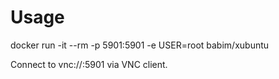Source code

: # Usage

docker run -it --rm -p 5901:5901 -e USER=root babim/xubuntu

Connect to vnc://<host>:5901 via VNC client.
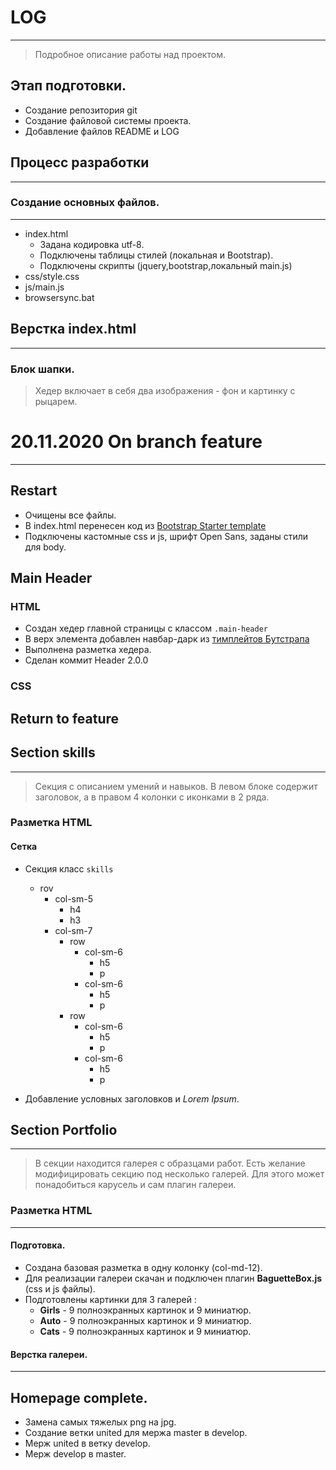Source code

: # LOG

-----

> Подробное описание работы над проектом.

## Этап подготовки.
- Создание репозитория git
- Создание файловой системы проекта.
- Добавление файлов README и LOG

## Процесс разработки

----------------
### Создание основных файлов.

-----------------
- index.html
    - Задана кодировка utf-8.
    - Подключены таблицы стилей (локальная и Bootstrap).
    - Подключены скрипты (jquery,bootstrap,локальный main.js)
- css/style.css
- js/main.js
- browsersync.bat 

## Верстка index.html

--------------------------

### Блок шапки.
> Хедер включает в себя два изображения - фон и картинку с рыцарем.
> 
> 

# 20.11.2020 On branch feature

----------------------------

## Restart
- Очищены все файлы.
- В index.html перенесен код из [Bootstrap Starter template](https://getbootstrap.com/docs/4.5/getting-started/introduction/#starter-template)
- Подключены кастомные css и js, шрифт Open Sans, заданы стили для body.

## Main Header
### HTML
- Создан хедер главной страницы с классом `.main-header`
- В верх элемента добавлен навбар-дарк из [тимплейтов Бутстрапа](https://getbootstrap.com/docs/4.5/components/navbar/)
- Выполнена разметка хедера.
- Сделан коммит Header 2.0.0

### CSS

## Return to feature

## Section skills

----------------------------
> Секция с описанием умений и навыков. 
> В левом блоке содержит заголовок, а в правом  4 колонки с иконками в 2 ряда.

### Разметка HTML

#### Сетка

- Секция класс `skills`
  - rov
    - col-sm-5
      - h4
      - h3
    - col-sm-7
      - row
        - col-sm-6
          - h5
          - p
        - col-sm-6
          - h5
          - p
      - row
        - col-sm-6
          - h5
          - p
        - col-sm-6
          - h5
          - p
  
        
      
  
- Добавление условных заголовков и *Lorem Ipsum*.

## Section Portfolio

------------------------

>В секции находится галерея с образцами работ.
> Есть желание модифицировать секцию под несколько галерей.
> Для этого может понадобиться карусель и сам плагин галереи.

### Разметка HTML

-----------------------------------------------------------------
#### Подготовка.
- Создана базовая разметка в одну колонку (col-md-12).
- Для реализации галереи скачан и подключен плагин **BaguetteBox.js** (css и js файлы).
- Подготовлены картинки для 3 галерей :
  - **Girls** - 9 полноэкранных картинок и 9 миниатюр.
  - **Auto** - 9 полноэкранных картинок и 9 миниатюр.
  - **Cats** - 9 полноэкранных картинок и 9 миниатюр.
#### Верстка галереи.

-------------------------------
## Homepage complete.

- Замена самых тяжелых png на jpg.
- Создание ветки united для мержа master в develop.
- Мерж united в ветку develop.
- Мерж develop в master.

_Cosa fare_
Metti in una tabella Markdown le righe di tutte le voci, saltando quelle vuote, con le colonne «Riga» per il numero progressivo e «Testo» per il contenuto della riga. Le immagini non vanno incluse.

_Risposta_
| Riga | Testo |
|---|---|
| 1 | Source code |
| 2 | : # Usage |
| 3 | docker run -it --rm -p 5901:5901 -e USER=root babim/xubuntu |
| 4 | Connect to vnc://<host>:5901 via VNC client. |
| 5 | Source code |
| 6 | : # LOG |
| 7 | ----- |
| 8 | > Подробное описание работы над проектом. |
| 9 | ## Этап подготовки. |
| 10 | - Создание репозитория git |
| 11 | - Создание файловой системы проекта. |
| 12 | - Добавление файлов README и LOG |
| 13 | ## Процесс разработки |
| 14 | ---------------- |
| 15 | ### Создание основных файлов. |
| 16 | ----------------- |
| 17 | - index.html |
| 18 |     - Задана кодировка utf-8. |
| 19 |     - Подключены таблицы стилей (локальная и Bootstrap). |
| 20 |     - Подключены скрипты (jquery,bootstrap,локальный main.js) |
| 21 | - css/style.css |
| 22 | - js/main.js |
| 23 | - browsersync.bat  |
| 24 | ## Верстка index.html |
| 25 | -------------------------- |
| 26 | ### Блок шапки. |
| 27 | > Хедер включает в себя два изображения - фон и картинку с рыцарем. |
| 28 | >  |
| 29 | >  |
| 30 | # 20.11.2020 On branch feature |
| 31 | ---------------------------- |
| 32 | ## Restart |
| 33 | - Очищены все файлы. |
| 34 | - В index.html перенесен код из [Bootstrap Starter template](https://getbootstrap.com/docs/4.5/getting-started/introduction/#starter-template) |
| 35 | - Подключены кастомные css и js, шрифт Open Sans, заданы стили для body. |
| 36 | ## Main Header |
| 37 | ### HTML |
| 38 | - Создан хедер главной страницы с классом `.main-header` |
| 39 | - В верх элемента добавлен навбар-дарк из [тимплейтов Бутстрапа](https://getbootstrap.com/docs/4.5/components/navbar/) |
| 40 | - Выполнена разметка хедера. |
| 41 | - Сделан коммит Header 2.0.0 |
| 42 | ### CSS |
| 43 | ## Return to feature |
| 44 | ## Section skills |
| 45 | ---------------------------- |
| 46 | > Секция с описанием умений и навыков.  |
| 47 | > В левом блоке содержит заголовок, а в правом  4 колонки с иконками в 2 ряда. |
| 48 | ### Разметка HTML |
| 49 | #### Сетка |
| 50 | - Секция класс `skills` |
| 51 |   - rov |
| 52 |     - col-sm-5 |
| 53 |       - h4 |
| 54 |       - h3 |
| 55 |     - col-sm-7 |
| 56 |       - row |
| 57 |         - col-sm-6 |
| 58 |           - h5 |
| 59 |           - p |
| 60 |         - col-sm-6 |
| 61 |           - h5 |
| 62 |           - p |
| 63 |       - row |
| 64 |         - col-sm-6 |
| 65 |           - h5 |
| 66 |           - p |
| 67 |         - col-sm-6 |
| 68 |           - h5 |
| 69 |           - p |
| 70 | - Добавление условных заголовков и *Lorem Ipsum*. |
| 71 | ## Section Portfolio |
| 72 | ------------------------ |
| 73 | >В секции находится галерея с образцами работ. |
| 74 | > Есть желание модифицировать секцию под несколько галерей. |
| 75 | > Для этого может понадобиться карусель и сам плагин галереи. |
| 76 | ### Разметка HTML |
| 77 | ----------------------------------------------------------------- |
| 78 | #### Подготовка. |
| 79 | - Создана базовая разметка в одну колонку (col-md-12). |
| 80 | - Для реализации галереи скачан и подключен плагин **BaguetteBox.js** (css и js файлы). |
| 81 | - Подготовлены картинки для 3 галерей : |
| 82 |   - **Girls** - 9 полноэкранных картинок и 9 миниатюр. |
| 83 |   - **Auto** - 9 полноэкранных картинок и 9 миниатюр. |
| 84 |   - **Cats** - 9 полноэкранных картинок и 9 миниатюр. |
| 85 | #### Верстка галереи. |
| 86 | ------------------------------- |
| 87 | ## Homepage complete. |
| 88 | - Замена самых тяжелых png на jpg. |
| 89 | - Создание ветки united для мержа master в develop. |
| 90 | - Мерж united в ветку develop. |
| 91 | - Мерж develop в master. |